[Saved entries]
• • • • • • •
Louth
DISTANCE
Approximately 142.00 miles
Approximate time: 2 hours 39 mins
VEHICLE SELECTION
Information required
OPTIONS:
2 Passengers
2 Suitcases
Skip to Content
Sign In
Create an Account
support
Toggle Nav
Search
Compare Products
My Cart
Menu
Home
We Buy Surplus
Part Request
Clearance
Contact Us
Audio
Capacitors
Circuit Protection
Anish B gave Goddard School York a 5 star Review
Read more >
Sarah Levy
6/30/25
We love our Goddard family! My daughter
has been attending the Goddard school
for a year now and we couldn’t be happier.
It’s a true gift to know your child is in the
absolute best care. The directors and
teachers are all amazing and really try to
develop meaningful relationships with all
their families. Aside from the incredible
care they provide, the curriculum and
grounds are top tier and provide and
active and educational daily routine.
• • • • • • •
Exercise goal: Can you rewrite every line of the data above as a numbered list, leaving out any blank lines?

Response area:
1. Louth
2. DISTANCE
3. Approximately 142.00 miles
4. Approximate time: 2 hours 39 mins
5. VEHICLE SELECTION
6. Information required
7. OPTIONS:
8. 2 Passengers
9. 2 Suitcases
10. Skip to Content
11. Sign In
12. Create an Account
13. support
14. Toggle Nav
15. Search
16. Compare Products
17. My Cart
18. Menu
19. Home
20. We Buy Surplus
21. Part Request
22. Clearance
23. Contact Us
24. Audio
25. Capacitors
26. Circuit Protection
27. Anish B gave Goddard School York a 5 star Review
28. Read more >
29. Sarah Levy
30. 6/30/25
31. We love our Goddard family! My daughter
32. has been attending the Goddard school
33. for a year now and we couldn’t be happier.
34. It’s a true gift to know your child is in the
35. absolute best care. The directors and
36. teachers are all amazing and really try to
37. develop meaningful relationships with all
38. their families. Aside from the incredible
39. care they provide, the curriculum and
40. grounds are top tier and provide and
41. active and educational daily routine.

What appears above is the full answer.